WHAT IS REQUIRED ::
Transcribe all records below exactly, without images.

--- DATA TO USE Enclosed Below ---

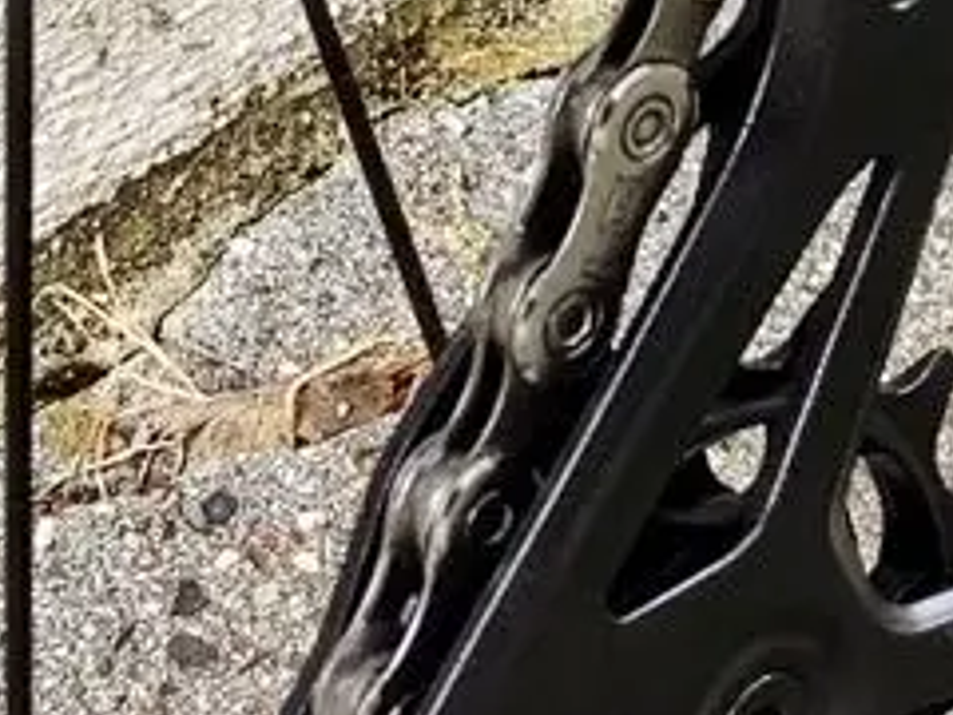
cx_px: 1215
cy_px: -759
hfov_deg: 12.4
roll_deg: +4.6
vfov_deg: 9.0
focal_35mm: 155
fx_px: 4267
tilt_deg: -31.0
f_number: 2.4
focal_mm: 3.3
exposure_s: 1/120
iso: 32
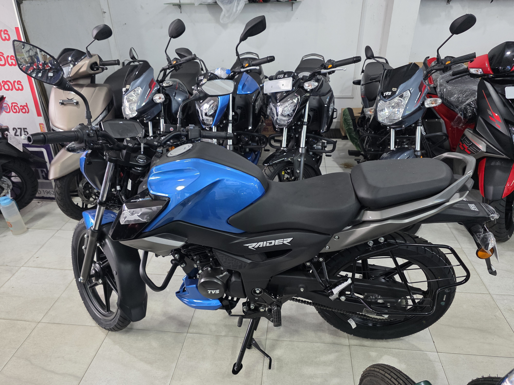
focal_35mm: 23
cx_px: 257
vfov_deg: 58.9
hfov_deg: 73.9
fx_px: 342
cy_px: 192
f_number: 1.7
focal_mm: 6.3
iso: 320
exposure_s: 1/100
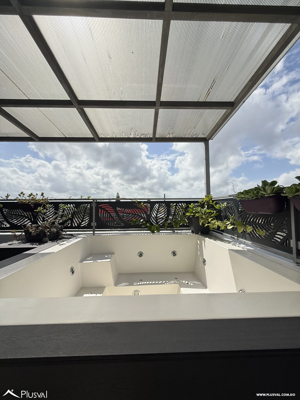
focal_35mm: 14
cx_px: 150
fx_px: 162
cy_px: 200
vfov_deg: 102.1
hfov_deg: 85.7
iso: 50
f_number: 2.2
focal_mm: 2.22
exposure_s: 1/3460
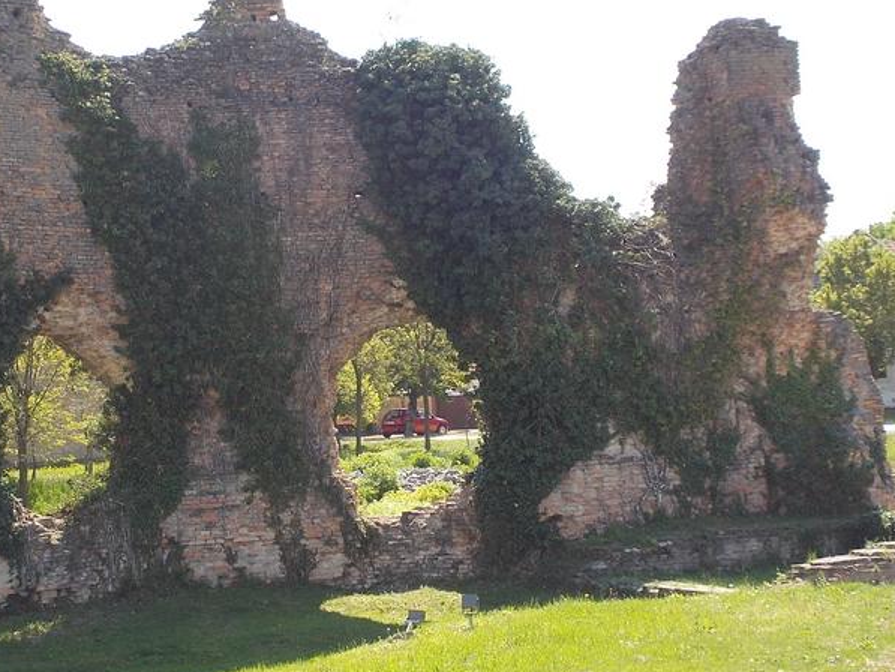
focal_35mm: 75
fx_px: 1940
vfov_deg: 19.6
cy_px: 318
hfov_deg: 25.9
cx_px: 321
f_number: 4.7
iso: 80
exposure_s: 1/160
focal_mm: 7.9
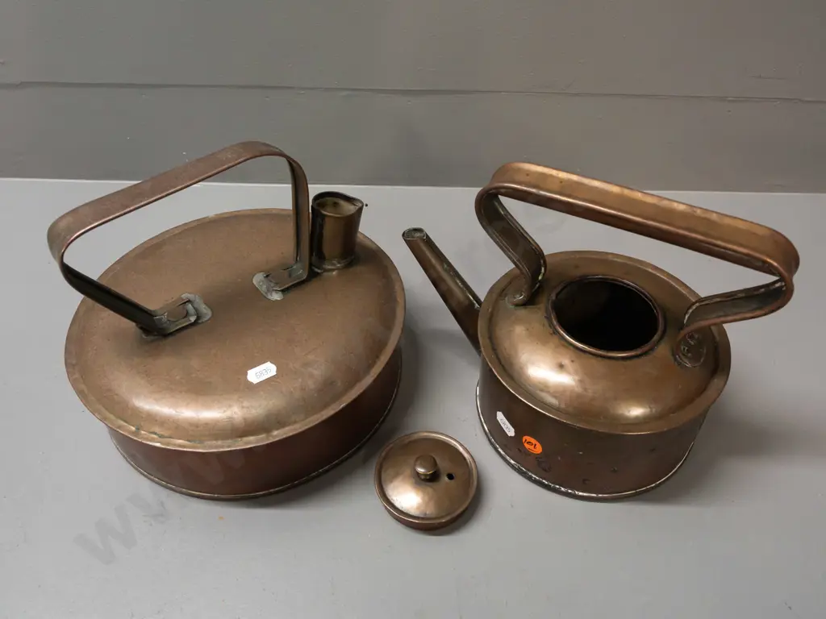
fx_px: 668
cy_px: 310
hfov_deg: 63.4
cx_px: 413
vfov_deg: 49.7
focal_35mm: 28
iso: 2500
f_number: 5
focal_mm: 14
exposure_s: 1/125
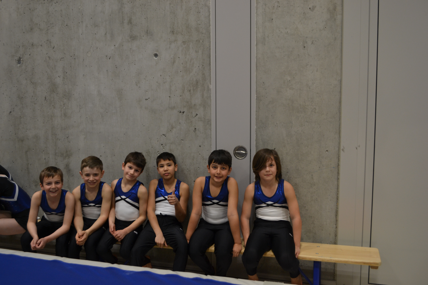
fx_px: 428
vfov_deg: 36.9
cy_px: 142
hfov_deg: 53.1
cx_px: 214
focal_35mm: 36
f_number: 4
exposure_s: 1/60
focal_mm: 24
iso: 450
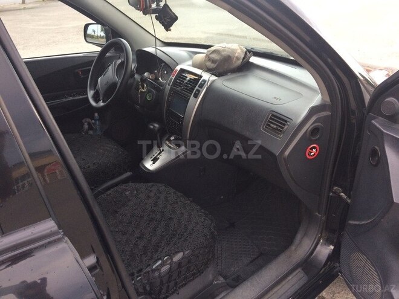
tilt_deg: -27.5
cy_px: 150
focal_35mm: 29
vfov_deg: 48.2
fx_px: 334
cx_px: 200
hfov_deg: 61.7
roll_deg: -0.9
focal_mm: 4.15
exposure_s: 1/33
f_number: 2.2
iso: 125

--- End of Enclosed DATA TO USE ---

ANSWER BOX ::
cx_px: 1215
cy_px: -759
hfov_deg: 12.4
roll_deg: +4.6
vfov_deg: 9.0
focal_35mm: 155
fx_px: 4267
tilt_deg: -31.0
f_number: 2.4
focal_mm: 3.3
exposure_s: 1/120
iso: 32
focal_35mm: 23
cx_px: 257
vfov_deg: 58.9
hfov_deg: 73.9
fx_px: 342
cy_px: 192
f_number: 1.7
focal_mm: 6.3
iso: 320
exposure_s: 1/100
focal_35mm: 14
cx_px: 150
fx_px: 162
cy_px: 200
vfov_deg: 102.1
hfov_deg: 85.7
iso: 50
f_number: 2.2
focal_mm: 2.22
exposure_s: 1/3460
focal_35mm: 75
fx_px: 1940
vfov_deg: 19.6
cy_px: 318
hfov_deg: 25.9
cx_px: 321
f_number: 4.7
iso: 80
exposure_s: 1/160
focal_mm: 7.9
fx_px: 668
cy_px: 310
hfov_deg: 63.4
cx_px: 413
vfov_deg: 49.7
focal_35mm: 28
iso: 2500
f_number: 5
focal_mm: 14
exposure_s: 1/125
fx_px: 428
vfov_deg: 36.9
cy_px: 142
hfov_deg: 53.1
cx_px: 214
focal_35mm: 36
f_number: 4
exposure_s: 1/60
focal_mm: 24
iso: 450
tilt_deg: -27.5
cy_px: 150
focal_35mm: 29
vfov_deg: 48.2
fx_px: 334
cx_px: 200
hfov_deg: 61.7
roll_deg: -0.9
focal_mm: 4.15
exposure_s: 1/33
f_number: 2.2
iso: 125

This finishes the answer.